Dried fruit may be stored 6 – 12 months at room temperature, or indefinetly in the freezer.
To keep dried peaches moist once a package has been opened, remember to keep under cool and dry conditions; away from heat and/or humidity, as well as concrete or brick walls. If you do want to refrigerate your dried peaches, or even if you want to store them for any length of time, be sure that they are in an air-tight container.

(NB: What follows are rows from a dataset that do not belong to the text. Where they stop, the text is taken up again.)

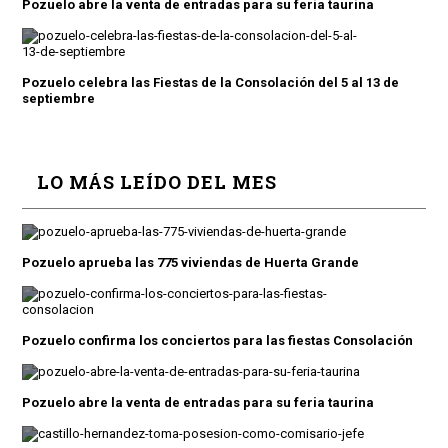
Pozuelo abre la venta de entradas para su feria taurina
Pozuelo celebra las Fiestas de la Consolación del 5 al 13 de
septiembre
LO MÁS LEÍDO DEL MES
Pozuelo aprueba las 775 viviendas de Huerta Grande
Pozuelo confirma los conciertos para las fiestas Consolación
Pozuelo abre la venta de entradas para su feria taurina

To freeze dried peaches: Place in a zip-lock freezer bag, squeeze out the excess air, seal, and place in the freezer. Dried peaches will thaw quickly, but if you want to ‘speed up’ the process, pour boiling water over the frozen fruit. The heat and moisture will quickly thaw the fruit and it will also help add a bit of extra moisture. Be sure to drain off the excess moisture before using.